The Fifth Circuit reviewed the district court’s decision to exclude under the abuse of discretion standard and held that a district court abuses its discretion when its ruling is based on an erroneous view of the law or a clearly erroneous assessment of the evidence. The Fifth Circuit stated that a district court is further required to ensure the testimony is relevant and reliable and reliablilty is determned by making a preliminary assessment of whether the reasoning or methodology properly can be applied to the facts at issue. In Brown, Dr. Long was asked and testified as to why the crossing was, in his opinion, ultrahazadous. Counsel for Illinois Central directly asked Long why (paraphrasing) his testimony was reliable. Dr. Long responded that “it’s based on obviously education and experience.” As a result, the district court granted Illinios Central’s motion to exclude based on Federal Rule of Evidence 702 as explained under Daubert concluding that Dr. Long had failed to articulate a credible methoology to sustain his conclusions.

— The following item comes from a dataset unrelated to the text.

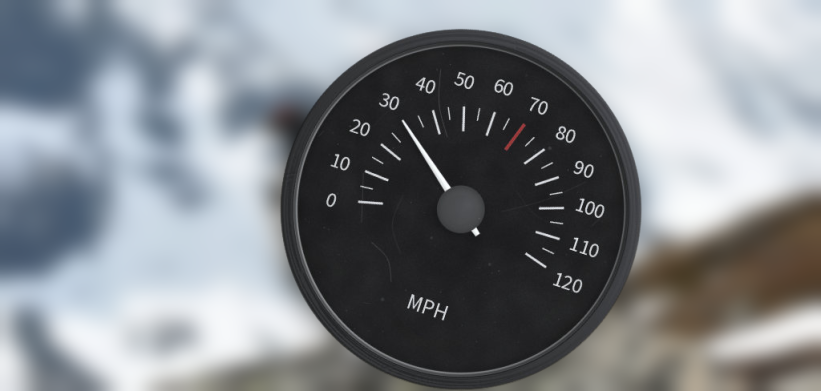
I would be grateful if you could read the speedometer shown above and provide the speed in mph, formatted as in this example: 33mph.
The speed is 30mph
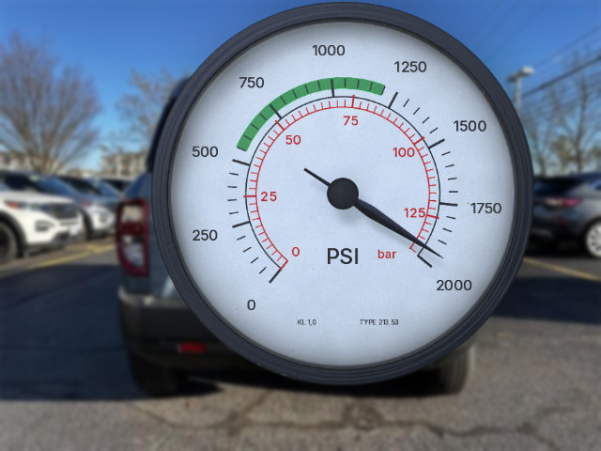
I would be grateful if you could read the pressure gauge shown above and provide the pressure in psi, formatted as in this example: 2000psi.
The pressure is 1950psi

On appeal, the Fifth Circuit agreed and held to establish reliability under Daubert, an expert bears the burden of furnishing “some objective, independent validation of [his] methodolgy. The expert’s assurances that he had utilized generally accepted [principles] is insufficient.” The Fifth Circuit acknowledged that Dr. Long’s report professed to be based on the standards and customs of the transportation engineering profession and mentioned a variety of private and public guidelines and publications on roadway design and traffic control devices. However, the report failed to explain how any of the cited authorities supported Dr. Long’s conclusions relating to the narrow pavement, skewed angles, rough surface and steep incline of the crossing. The Fifth Circuit also rejected Dr. Long’s attempt to get around the objective standards available on the subject and his reliance on his own education, experience and opinion that standards to safety do not have to be adopted by an official agency to exist. In rejecting this and finding Dr. Long’s analysis “transparently subjective,” the Fifth Circuit held that “without more than creditionals and a subjective opinion, an expert’s testimony that it is so, is not admissible” and as a result, the district court did not abuse its discretion by excluding Dr. Long’s testimony.